Yaratılış mânâsını aramayan, bulamayan, düşünmeyenler toprak üstünde ve toprak altında çamur gibi olurlar; boşa geçirilmiş, faydasız bir yaşam sürerler.
İman varken, hatta ibadetler yerine getiriliyorken bile; eğer adalet yoksa, ahlak zayıflamışsa, hakikatten uzaklaşılmış olur.
Yaşadığımız dünya sınavını hafife alarak; zayıf, temelsiz rivayetlerle, ucuz şefaat umutlarıyla, birilerine bağlanarak aracılık beklemekle bu sınavı kazanabilir miyiz?
Oysa yüce kitabımız Kur’an’da, Bakara Sûresi 214. ayette bu konuyla ilgili şöyle buyrulur:
“Yoksa siz, sizden öncekilerin başına gelenler sizin başınıza gelmeden cennete gireceğinizi mi sandınız? Onlara öyle yoksulluklar, öyle sıkıntılar dokundu ve öyle sarsıldılar ki, nihayet peygamber ve onunla beraber iman edenler: ‘Allah’ın yardımı ne zaman?’ dediler. Bilin ki, Allah’ın yardımı gerçekten yakındır.”
İçinden geçtiğimiz süreçte Gazze’de, Doğu Türkistan’da, Myanmar’da soykırımlar ve akıl almaz zulümler yaşandı.
Onlar ağır sınavlar verirken bizler ne yapabildik?
Örneğin, en hafifinden;
Boykotlara katılıp alıştığımız kahveden, renkli gazozlardan, cipsten, şampuandan, deterjandan vazgeçebildik mi?
Zulmü yeterince duyurabildik mi?
İsrail’le ticareti sürdüren muhteris tüccarlara gerekli tepkiyi gösterebildik mi?
Devletimize ve diğer devletlere daha somut adımlar atmaları için eylemlere destek verebildik mi?
En önemlisi, açlık ve susuzlukla yok edilmeye çalışılan kardeşlerimize maddi yardımlar gönderebildik mi?
Unutmayın, Allah’ın sınavı çok kapsamlı ve hafife alınamayacak kadar ciddidir.
İnsan; eğer isterse her gün biraz daha bilgili, biraz daha iyi, biraz daha adil, biraz daha vicdanlı olabilir. Yani kendisini olumlu yönde geliştirebilir.

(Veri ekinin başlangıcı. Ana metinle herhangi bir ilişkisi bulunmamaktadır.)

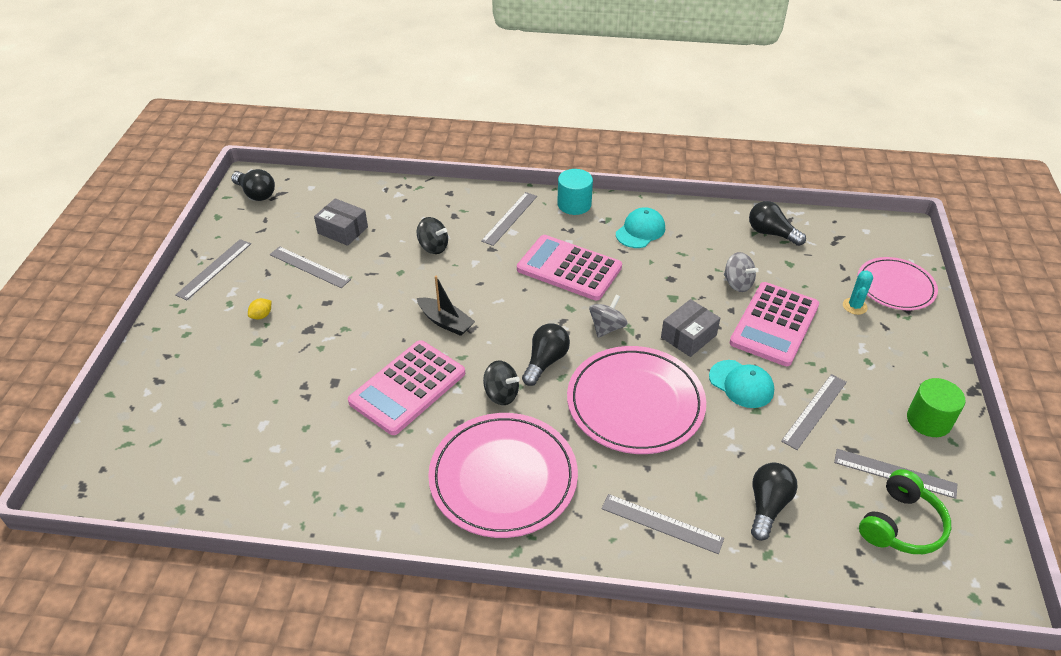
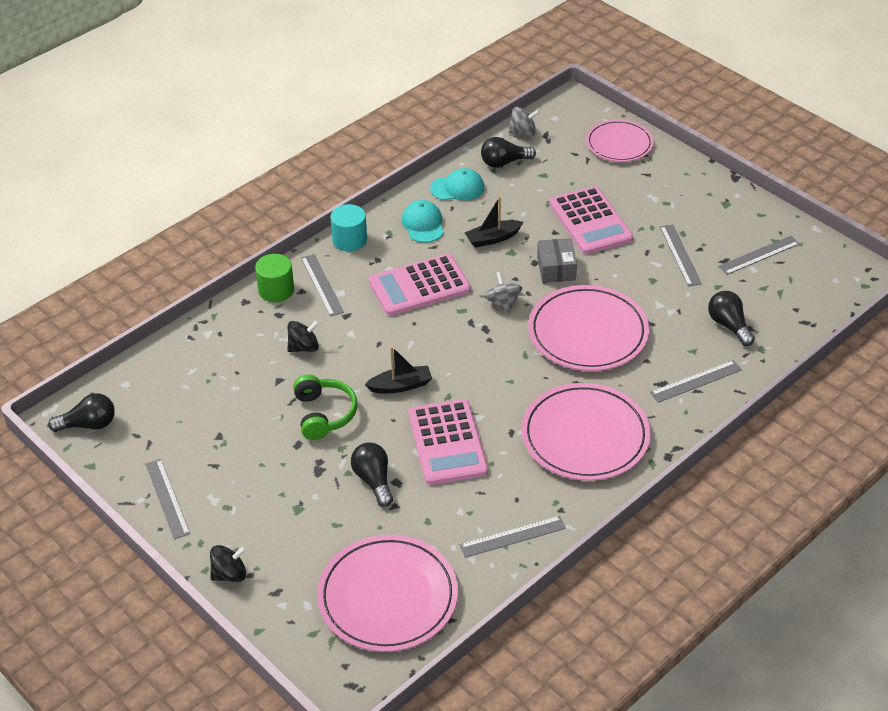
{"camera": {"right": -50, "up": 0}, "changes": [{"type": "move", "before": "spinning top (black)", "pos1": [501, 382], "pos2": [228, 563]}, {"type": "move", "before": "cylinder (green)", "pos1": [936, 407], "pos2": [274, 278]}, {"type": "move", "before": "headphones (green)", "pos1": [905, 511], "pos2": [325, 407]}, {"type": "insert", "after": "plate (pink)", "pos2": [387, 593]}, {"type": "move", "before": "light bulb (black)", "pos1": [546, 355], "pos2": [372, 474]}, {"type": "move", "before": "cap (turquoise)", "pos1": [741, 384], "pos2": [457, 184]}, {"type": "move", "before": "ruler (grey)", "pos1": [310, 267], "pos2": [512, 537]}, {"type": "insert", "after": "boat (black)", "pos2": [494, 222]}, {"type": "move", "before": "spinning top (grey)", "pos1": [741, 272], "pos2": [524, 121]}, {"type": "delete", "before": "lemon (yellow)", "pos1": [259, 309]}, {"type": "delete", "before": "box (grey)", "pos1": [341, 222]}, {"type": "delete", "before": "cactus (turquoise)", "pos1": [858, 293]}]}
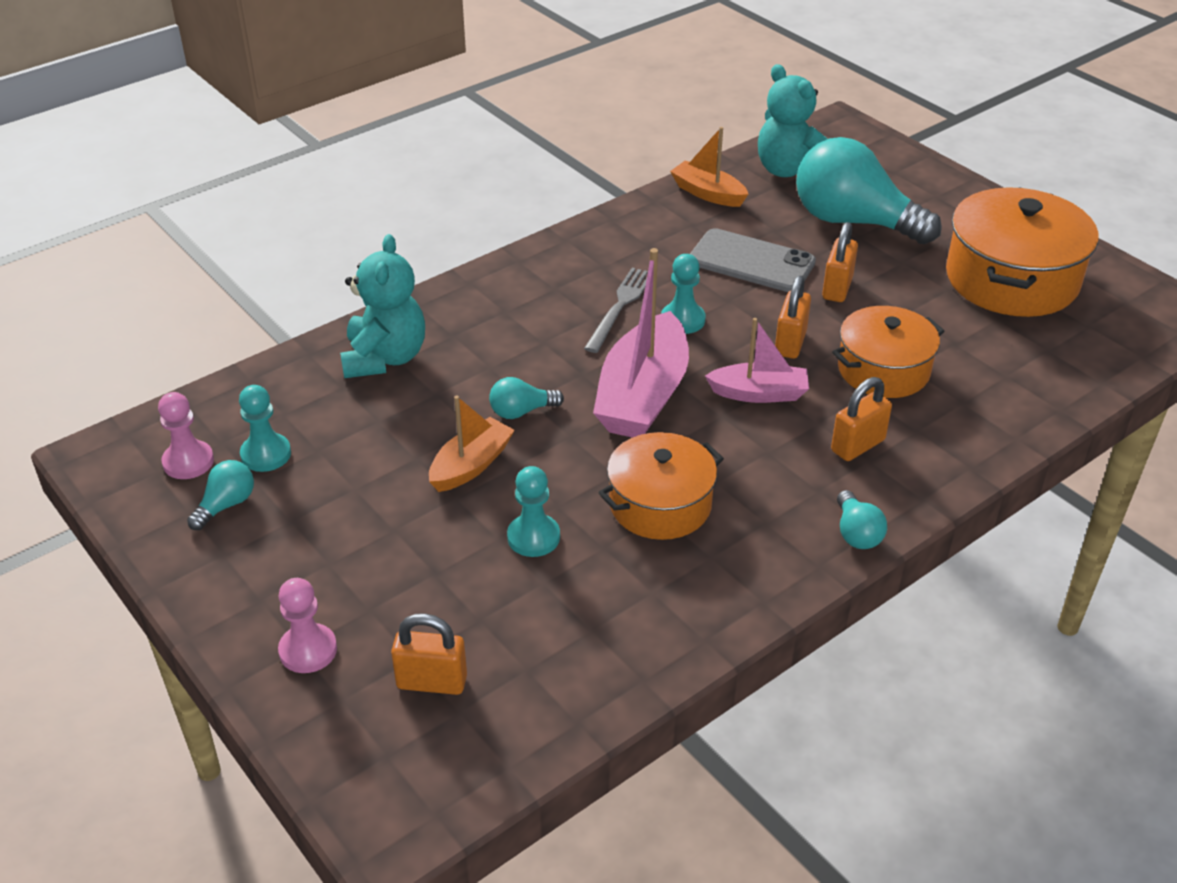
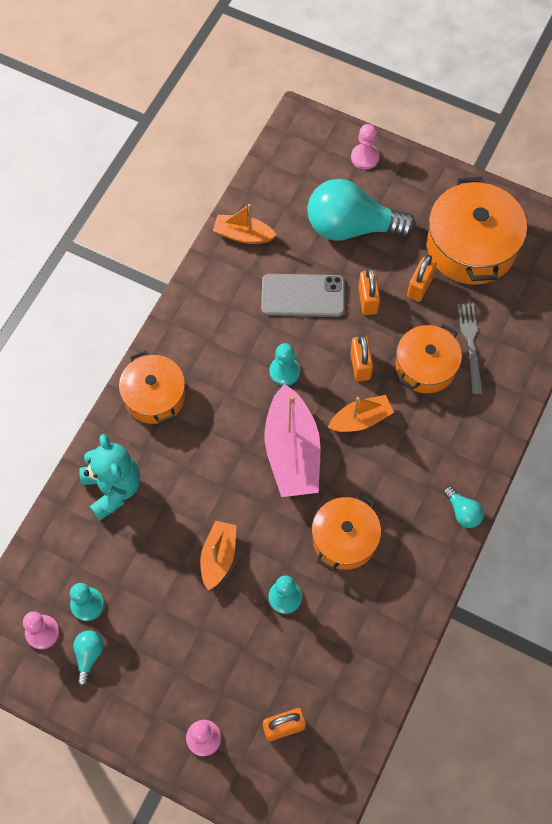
{"camera": {"right": -25, "up": 25}, "changes": [{"type": "insert", "after": "pot (orange)", "pos2": [152, 387]}, {"type": "recolor", "before": "boat (pink)", "after": "boat (orange)", "pos1": [757, 360], "pos2": [361, 413]}, {"type": "insert", "after": "pawn (pink)", "pos2": [365, 147]}, {"type": "move", "before": "padlock (orange)", "pos1": [861, 419], "pos2": [422, 278]}, {"type": "move", "before": "fork (grey)", "pos1": [616, 310], "pos2": [470, 348]}, {"type": "delete", "before": "light bulb (turquoise)", "pos1": [526, 398]}, {"type": "delete", "before": "teddy bear (turquoise)", "pos1": [793, 120]}]}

Yaratılış gayesi buna uygundur.
Aslında insan, tercihleriyle geleceğini inşa eden akıllı bir canlıdır. Bu mükemmel organizmayı gündelik heveslerle berbat etmeyin.

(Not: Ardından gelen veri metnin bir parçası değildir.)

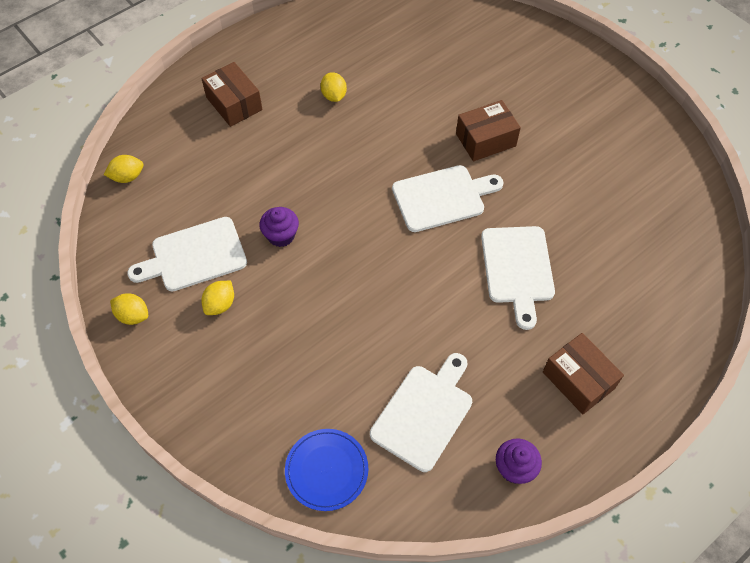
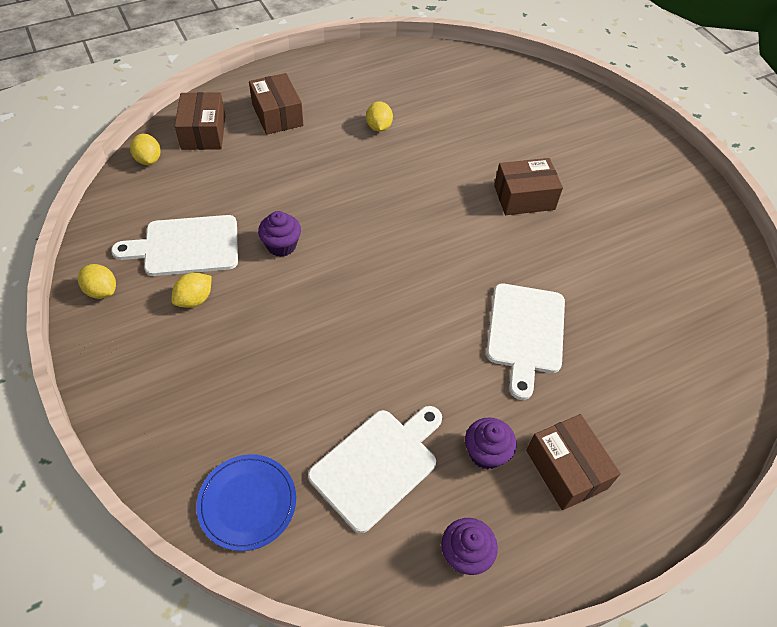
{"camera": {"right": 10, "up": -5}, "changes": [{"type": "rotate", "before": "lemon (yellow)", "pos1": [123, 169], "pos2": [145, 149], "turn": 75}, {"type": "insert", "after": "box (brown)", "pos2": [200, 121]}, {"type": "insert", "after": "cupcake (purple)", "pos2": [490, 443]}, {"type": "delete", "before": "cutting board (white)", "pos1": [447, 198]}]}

Ahlaklı yoldan bir yerlere gelebilmenin yolu; çaba, çalışma ve alın teridir.
Bunlar olmadan bir yerlere gelmek, kul hakkına girmek, hırsızlık ve utanç gibi kavramlardan bir şeyler kapmak demektir.

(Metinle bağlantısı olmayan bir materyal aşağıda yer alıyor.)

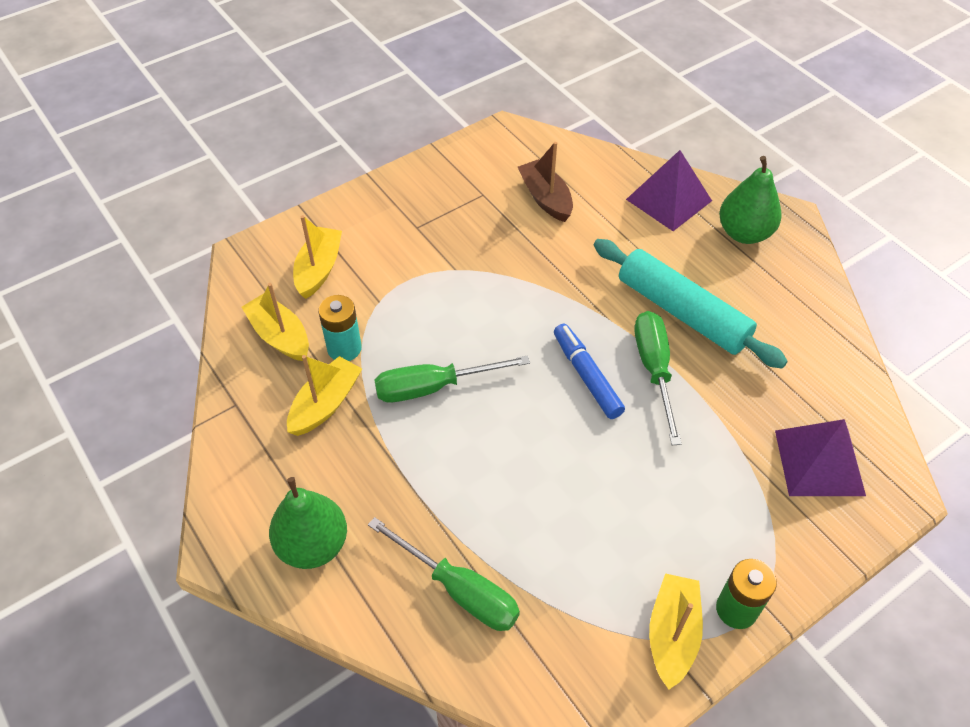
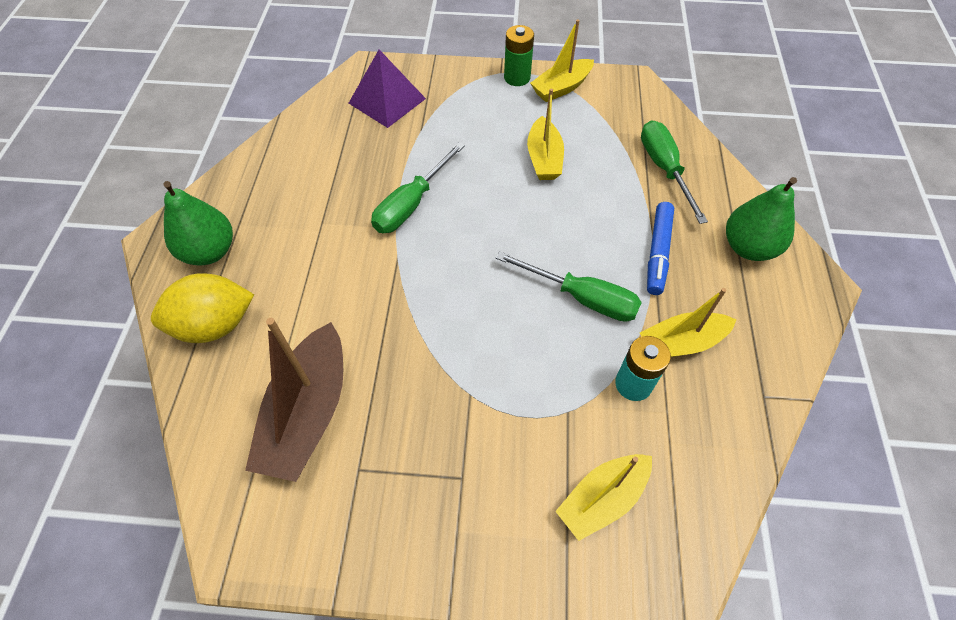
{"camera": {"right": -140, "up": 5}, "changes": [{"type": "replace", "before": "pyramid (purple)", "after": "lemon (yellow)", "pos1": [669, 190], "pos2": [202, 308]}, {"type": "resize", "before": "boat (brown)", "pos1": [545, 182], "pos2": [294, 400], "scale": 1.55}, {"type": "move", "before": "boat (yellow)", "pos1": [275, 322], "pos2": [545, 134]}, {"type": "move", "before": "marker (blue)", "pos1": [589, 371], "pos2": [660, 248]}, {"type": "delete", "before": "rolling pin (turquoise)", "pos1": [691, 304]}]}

Hayatınıza dönüp baktığınızda;
“Keşke yapmasaydım” dedikleriniz mi çok,
yoksa “İyi ki yapmışım” dedikleriniz mi?
İyiliğin ne olduğunu aslında herkes bilir.
Ayıp, kul hakkı, nefse tutkunluk, hırsızlık, kibir, adaletsizlik, liyakatsizlik (torpil), dedikodu, yalan, iftira, mala aşırı düşkünlük… bunların hepsi adımız gibi bildiğimiz kötülüklerdir.
Bütün bu sayılanlar, alçak karakterli ve düşük kaliteli insan davranışlarıdır.
Yaygın olarak yapılması, onların helâl veya iyi olduğu anlamına gelmez.
Olsa olsa, çürüyen bir toplumda birlikte çürümeye gönüllü olmaktır.